Regular people-to-people communication is performed through hearing and voice. This method of interaction is also desirable for the human-machine relationship. Such a technology as Speech Synthesis allows your mobile or stationary computer to convert separate words, sentences and other text fragments in one of two official languages ​​of the Republic of Belarus, Belarusian or Russian, into speech.

The tts-based systems may be presented by such multimedia products as talking electronic answering machines (fault and warning messages voicing, voicing of sms, e-mails, chat messages, tts voicing in queue management systems), audiobooks (sequential reading, educational dialogues, audio guides); Internet radio (RSS readers, and website readers); multimedia presentations “text-image-sound”.

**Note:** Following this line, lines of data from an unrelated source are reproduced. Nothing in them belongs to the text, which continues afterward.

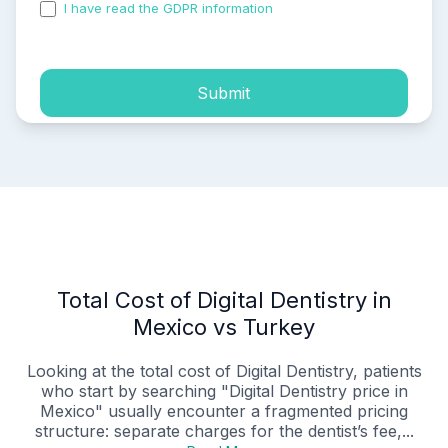
I have read the GDPR information
and accepted the
process of my personal data.
Submit
Total Cost of Digital Dentistry in
Mexico vs Turkey
Looking at the total cost of Digital Dentistry, patients
who start by searching "Digital Dentistry price in
Mexico" usually encounter a fragmented pricing
structure: separate charges for the dentist’s fee,...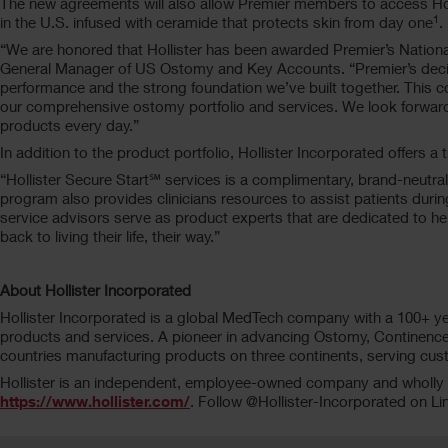
The new agreements will also allow Premier members to access Hol
1
in the U.S. infused with ceramide that protects skin from day one
.
“We are honored that Hollister has been awarded Premier’s Nation
General Manager of US Ostomy and Key Accounts. “Premier’s decision 
performance and the strong foundation we’ve built together. This 
our comprehensive ostomy portfolio and services. We look forward 
products every day.”
In addition to the product portfolio, Hollister Incorporated offers
“Hollister Secure Start℠ services is a complimentary, brand-neutral
program also provides clinicians resources to assist patients durin
service advisors serve as product experts that are dedicated to h
back to living their life, their way.”
About Hollister Incorporated
Hollister Incorporated is a global MedTech company with a 100+ yea
products and services. A pioneer in advancing Ostomy, Continence 
countries manufacturing products on three continents, serving cus
Hollister is an independent, employee-owned company and wholly ow
https://www.hollister.com/
. Follow @Hollister-Incorporated on Li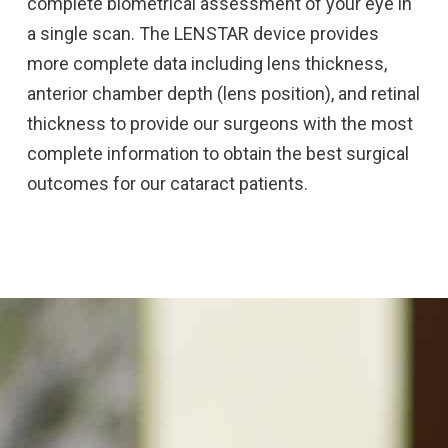
complete biometrical assessment of your eye in
a single scan. The LENSTAR device provides
more complete data including lens thickness,
anterior chamber depth (lens position), and retinal
thickness to provide our surgeons with the most
complete information to obtain the best surgical
outcomes for our cataract patients.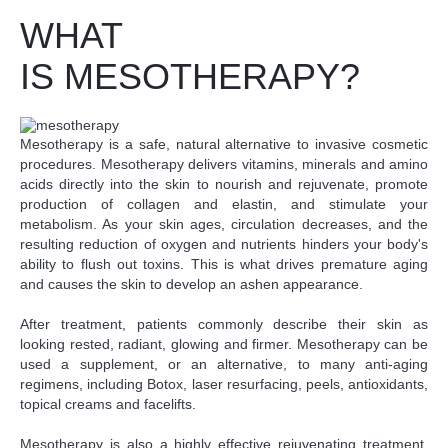
WHAT
IS MESOTHERAPY?
Mesotherapy is a safe, natural alternative to invasive cosmetic
procedures. Mesotherapy delivers vitamins, minerals and amino
acids directly into the skin to nourish and rejuvenate, promote
production of collagen and elastin, and stimulate your
metabolism. As your skin ages, circulation decreases, and the
resulting reduction of oxygen and nutrients hinders your body's
ability to flush out toxins. This is what drives premature aging
and causes the skin to develop an ashen appearance.
After treatment, patients commonly describe their skin as
looking rested, radiant, glowing and firmer. Mesotherapy can be
used a supplement, or an alternative, to many anti-aging
regimens, including Botox, laser resurfacing, peels, antioxidants,
topical creams and facelifts.
Mesotherapy is also a highly effective rejuvenating treatment.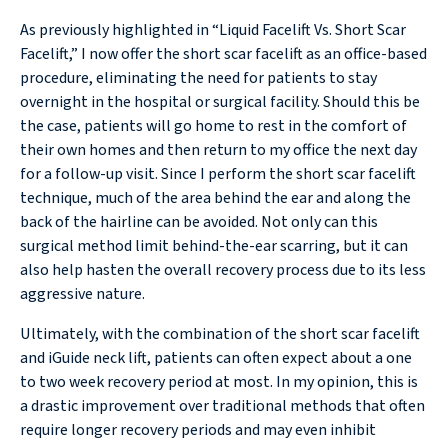
As previously highlighted in “Liquid Facelift Vs. Short Scar
Facelift,” I now offer the short scar facelift as an office-based
procedure, eliminating the need for patients to stay
overnight in the hospital or surgical facility. Should this be
the case, patients will go home to rest in the comfort of
their own homes and then return to my office the next day
for a follow-up visit. Since I perform the short scar facelift
technique, much of the area behind the ear and along the
back of the hairline can be avoided. Not only can this
surgical method limit behind-the-ear scarring, but it can
also help hasten the overall recovery process due to its less
aggressive nature.
Ultimately, with the combination of the short scar facelift
and iGuide neck lift, patients can often expect about a one
to two week recovery period at most. In my opinion, this is
a drastic improvement over traditional methods that often
require longer recovery periods and may even inhibit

The intended audience group covers almost all the people of the country: any attentive listener in a particular room or a passersby of any age (children, adults and senior citizens in the streets, in the bank, at school, office, apartment, or in a vehicle); people with disabilities (visually impaired, with weakened vocal cords or hearing) may become users of a tts-based system.

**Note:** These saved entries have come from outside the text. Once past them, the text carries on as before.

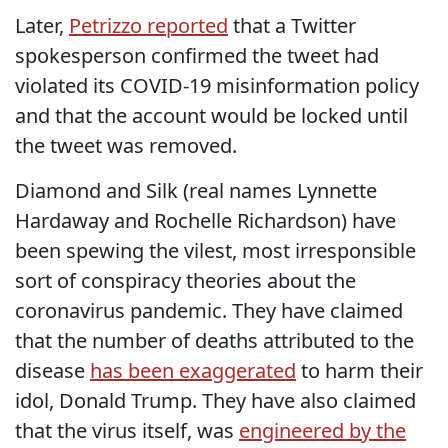
Later,
Petrizzo reported
that a Twitter
spokesperson confirmed the tweet had
violated its COVID-19 misinformation policy
and that the account would be locked until
the tweet was removed.
Diamond and Silk (real names Lynnette
Hardaway and Rochelle Richardson) have
been spewing the vilest, most irresponsible
sort of conspiracy theories about the
coronavirus pandemic. They have claimed
that the number of deaths attributed to the
disease
has been exaggerated
to harm their
idol, Donald Trump. They have also claimed
that the virus itself, was
engineered by the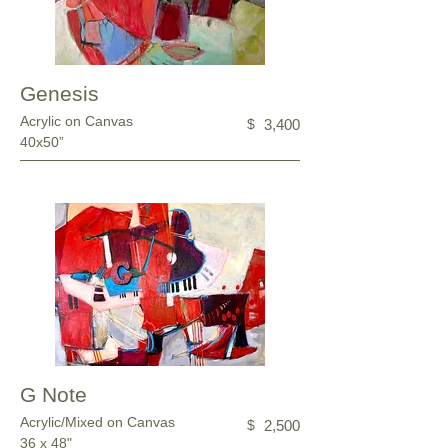
Genesis
Acrylic on Canvas
$
3,400
40x50”
G Note
Acrylic/Mixed on Canvas
$
2,500
36 x 48"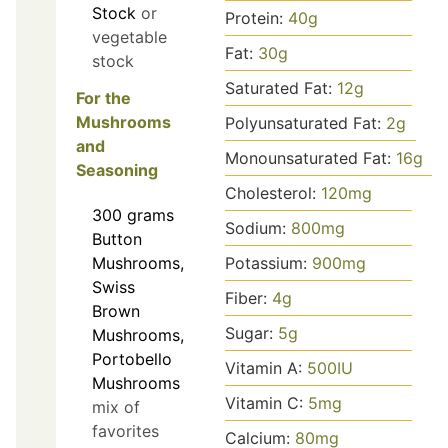
Stock
or
Protein:
40
g
vegetable
Fat:
30
g
stock
Saturated Fat:
12
g
For the
Mushrooms
Polyunsaturated Fat:
2
g
and
Monounsaturated Fat:
16
g
Seasoning
Cholesterol:
120
mg
300
grams
Sodium:
800
mg
Button
Mushrooms,
Potassium:
900
mg
Swiss
Fiber:
4
g
Brown
Sugar:
5
g
Mushrooms,
Portobello
Vitamin A:
500
IU
Mushrooms
Vitamin C:
5
mg
mix of
favorites
Calcium:
80
mg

Text-to-speech synthesizer for stationary platforms

The interface for stationary platforms asks a user in which language one enters a text. Then the entered text arrives at the input of specialized processors (linguistic, intonational (prosodic), phonetic, or acoustic). Finally, the processed text is converted into an audio signal.

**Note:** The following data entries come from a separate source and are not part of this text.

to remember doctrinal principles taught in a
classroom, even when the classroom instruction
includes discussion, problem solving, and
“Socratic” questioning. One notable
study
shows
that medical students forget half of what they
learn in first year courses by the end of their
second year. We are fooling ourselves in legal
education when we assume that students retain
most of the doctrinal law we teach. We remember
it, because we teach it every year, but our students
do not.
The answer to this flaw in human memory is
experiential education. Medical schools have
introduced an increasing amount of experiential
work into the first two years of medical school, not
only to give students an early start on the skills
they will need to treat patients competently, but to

The novelty and originality of the TSS design lie in the following: the text-to-speech synthesizer uses the same algorithms and their realizations slightly altered according to language-dependent linguistic resources. As a result, this significantly saves computer resources. 

The developed algorithms for turning numbers into ordinal or cardinal numerals and their modifications, allow voicing designations of dates (e.g., 25.10.2011), time, temperatures (e.g., 212 °F), scales, technical names (e.g., the Yakovlev Yak-15), abbreviations, and acronyms (e.g., UNIX, Android 4.3). These algorithms, unlike the existing ones, take into account the declination of ordinal numbers according to the categories of gender, number and case, and, therefore, can increase the natural sounding of synthesized speech.

Text-to-Speech Synthesizer for Mobile Platforms

The system of text-to-speech synthesis has been implemented on the J2ME platform used in a wide variety of mobile phones. The synthesizer has low requirements for this platform, which allows using it for the majority of mobile phones. Another distinctive feature that favours the use of the SST is the inbuilt technology of the placement of accents in words, which, unlike its known analogues, considers heuristic and statistical accent characteristics. Thanks to this, the volume of the grammatical dictionary is significantly reduced without loss of accuracy of the accent placement.


Text-to-Speech Synthesizer for the Internet

The system has been implemented on the free scripting programming language PHP that is considered the most popular one on the web. Users can visit the website at any time and synthesize speech for any text in the appropriate language. After the generation of speech, it will become possible not only to play the resulting sound file, or to download and save it, but also to share the electronic link to it with friends via e-mail or a social network. For example, at it is possible to quickly create language riddle tests.

Text-to-Speech Synthesizer is a Widely-Used Tool

The text-to-speech synthesizer is capable of providing the voicing of texts in the Belarusian and Russian languages for a wide range of users. Thanks to the language-independent architecture, it can speak the same voice (male or female) in different languages. The ability to launch the SST on different platforms allows its almost universal use.